Formation of the modern Mekong subaqueous delta: a 3D view from Chirp sonar surveys

Paul Liu, North Carolina State University Raleigh, Raleigh, NC, United States, David John DeMaster, North Carolina State University Raleigh, Marine, Earth and Atmospheric Sciences, Raleigh, NC, United States, Charles (Chuck) Nittrouer, University of Washington Seattle Campus, Seattle, WA, United States, Emily Eidam, University of North Carolina at Chapel Hill, Department of Marine Sciences, Chapel Hill, NC, United States and Thanh Trung Nguyen, Institute of Marine Geology and Geophysics, Ha Noi, Vietnam
Abstract:
The Mekong River has formed one of the largest deltas in the south Asia, with a delta plain, which is approximately 50,000 km2. Numerous sediment cores recovered from the Mekong Delta plain reveal that the delta has begun to form since the middle Holocene sea level highstand at around 6,000 a BP. Since then, it has prograded at least 250 km from the Cambodian border to the southeast Vietnamese coast. C-14 dating from sediment cores and OSL ages of the beach ridges indicate that the lower Mekong delta and the modern shorelines have been formed mainly in the past 3500 years, corresponding to the fall of late Holocene sea level. The Mekong’s subaqueous deltaic deposits represent the most recent seaward progradation and accumulation in the sea, and it has just been formed since no more than 1000 years ago.
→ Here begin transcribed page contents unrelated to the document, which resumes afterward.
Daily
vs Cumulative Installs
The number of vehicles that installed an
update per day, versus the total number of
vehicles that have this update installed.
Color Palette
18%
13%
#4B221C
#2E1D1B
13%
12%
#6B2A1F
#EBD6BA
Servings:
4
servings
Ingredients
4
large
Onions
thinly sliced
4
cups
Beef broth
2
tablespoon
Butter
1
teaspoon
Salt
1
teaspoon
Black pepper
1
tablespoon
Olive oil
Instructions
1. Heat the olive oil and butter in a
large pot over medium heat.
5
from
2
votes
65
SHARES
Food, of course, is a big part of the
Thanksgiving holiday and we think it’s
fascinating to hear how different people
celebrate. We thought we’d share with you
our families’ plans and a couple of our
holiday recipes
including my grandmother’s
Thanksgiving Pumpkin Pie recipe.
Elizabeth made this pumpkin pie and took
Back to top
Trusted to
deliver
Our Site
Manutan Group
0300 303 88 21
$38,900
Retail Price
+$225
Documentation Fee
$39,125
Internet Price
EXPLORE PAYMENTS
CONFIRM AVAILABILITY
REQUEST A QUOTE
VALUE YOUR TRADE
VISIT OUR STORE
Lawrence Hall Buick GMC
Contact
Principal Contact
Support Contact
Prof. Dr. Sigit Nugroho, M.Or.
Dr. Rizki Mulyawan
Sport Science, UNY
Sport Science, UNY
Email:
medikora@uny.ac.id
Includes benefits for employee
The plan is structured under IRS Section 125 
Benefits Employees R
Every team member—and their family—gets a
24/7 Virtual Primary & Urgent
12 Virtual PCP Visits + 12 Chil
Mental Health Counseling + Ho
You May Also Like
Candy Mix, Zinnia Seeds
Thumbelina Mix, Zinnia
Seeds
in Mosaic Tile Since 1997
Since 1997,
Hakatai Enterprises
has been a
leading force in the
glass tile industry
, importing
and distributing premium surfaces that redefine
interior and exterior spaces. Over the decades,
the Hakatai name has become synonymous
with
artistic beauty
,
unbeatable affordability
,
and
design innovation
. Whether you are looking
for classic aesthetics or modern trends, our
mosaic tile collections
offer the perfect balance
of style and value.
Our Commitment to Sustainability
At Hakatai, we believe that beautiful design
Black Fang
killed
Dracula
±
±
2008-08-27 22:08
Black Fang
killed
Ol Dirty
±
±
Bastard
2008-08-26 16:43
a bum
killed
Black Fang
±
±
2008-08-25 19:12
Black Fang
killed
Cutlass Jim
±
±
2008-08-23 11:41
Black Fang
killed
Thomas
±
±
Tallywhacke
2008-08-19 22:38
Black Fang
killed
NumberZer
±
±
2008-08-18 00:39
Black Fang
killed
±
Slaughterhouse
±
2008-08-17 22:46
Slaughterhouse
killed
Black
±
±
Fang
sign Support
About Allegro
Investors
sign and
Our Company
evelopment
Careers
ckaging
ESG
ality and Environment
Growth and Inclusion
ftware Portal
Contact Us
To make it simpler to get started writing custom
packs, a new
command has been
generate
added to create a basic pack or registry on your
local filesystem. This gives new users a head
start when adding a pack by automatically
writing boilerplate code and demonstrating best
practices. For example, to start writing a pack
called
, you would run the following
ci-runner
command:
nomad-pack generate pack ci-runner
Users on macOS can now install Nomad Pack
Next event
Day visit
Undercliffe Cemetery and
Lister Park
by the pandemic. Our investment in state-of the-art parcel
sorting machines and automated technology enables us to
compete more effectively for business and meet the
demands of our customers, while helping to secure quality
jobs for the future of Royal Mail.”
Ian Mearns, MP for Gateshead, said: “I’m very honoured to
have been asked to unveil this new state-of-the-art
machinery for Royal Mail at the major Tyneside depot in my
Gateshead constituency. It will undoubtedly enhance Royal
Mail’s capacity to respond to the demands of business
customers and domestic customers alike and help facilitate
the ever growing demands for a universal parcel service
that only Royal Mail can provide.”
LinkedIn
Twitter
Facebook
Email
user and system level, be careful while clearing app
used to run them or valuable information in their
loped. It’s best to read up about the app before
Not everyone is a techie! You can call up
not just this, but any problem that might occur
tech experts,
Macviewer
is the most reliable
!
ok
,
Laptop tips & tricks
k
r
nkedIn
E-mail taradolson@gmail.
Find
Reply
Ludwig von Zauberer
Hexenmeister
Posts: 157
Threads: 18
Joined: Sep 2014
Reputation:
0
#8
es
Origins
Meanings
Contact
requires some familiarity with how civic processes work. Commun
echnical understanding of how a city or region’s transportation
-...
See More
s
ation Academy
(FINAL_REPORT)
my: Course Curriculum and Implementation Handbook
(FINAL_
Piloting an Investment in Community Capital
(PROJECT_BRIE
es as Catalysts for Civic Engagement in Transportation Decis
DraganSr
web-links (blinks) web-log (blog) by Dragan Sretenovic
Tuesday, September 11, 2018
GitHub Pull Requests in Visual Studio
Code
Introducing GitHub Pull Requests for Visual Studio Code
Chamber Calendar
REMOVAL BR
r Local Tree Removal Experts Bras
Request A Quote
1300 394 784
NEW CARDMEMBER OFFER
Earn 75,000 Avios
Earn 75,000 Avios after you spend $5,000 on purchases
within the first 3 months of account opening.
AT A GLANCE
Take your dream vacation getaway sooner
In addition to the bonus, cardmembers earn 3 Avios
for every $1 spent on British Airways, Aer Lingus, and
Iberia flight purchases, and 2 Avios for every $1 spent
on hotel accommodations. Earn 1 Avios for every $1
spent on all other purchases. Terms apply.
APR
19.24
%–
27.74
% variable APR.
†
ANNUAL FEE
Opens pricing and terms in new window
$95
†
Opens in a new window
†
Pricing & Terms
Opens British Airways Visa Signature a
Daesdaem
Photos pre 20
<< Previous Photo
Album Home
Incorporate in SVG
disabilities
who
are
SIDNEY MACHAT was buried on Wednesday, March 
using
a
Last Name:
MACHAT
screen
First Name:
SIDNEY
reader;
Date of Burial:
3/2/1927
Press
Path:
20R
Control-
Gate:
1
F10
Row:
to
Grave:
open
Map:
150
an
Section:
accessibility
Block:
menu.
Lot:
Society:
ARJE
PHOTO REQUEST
To understand the distribution, thickness, sequence stratigraphy and sediment transport process, extensive chirp sonar surveys have been done immediately from the shore to the middle shelf, and along the shore from Vang Tau in the northeast to the tip of Ca Mau in the southwest. The 3-D high resolution chirp sonar profiles indicate clearly the distribution and thickness of the most-recent late Holocene deltaic deposits. Across the shore from its distributary channels to the shelf, the Mekong River has formed a classic clinoform with topset, foreset and bottomset, but just within water depth of -15m isobaths. Beyond this depth, the shelf is mainly dominated by relict sand. Along the shore, the Mekong derived sediment has been drifted more than 200 km southwestward to the tip of the Ca Mau peninsula and farther extending into the gulf of Thailand. The sediments near its distributary mouths are much coarser, consist of well-sorted fine sand, but become gradually finer along the shore--mainly fine mud around Ca Mau. The clay mineral, geochemical and sediment dynamics analysis over the subaqueous deltaic sediment have verified its Mekong’s origin.

The C-14 and Pb-210 data based on sediment cores obtained from the subaqueous delta have revealed the clinoform’s accumulation rates and patterns, see more in DeMaster’s abstract and presentation.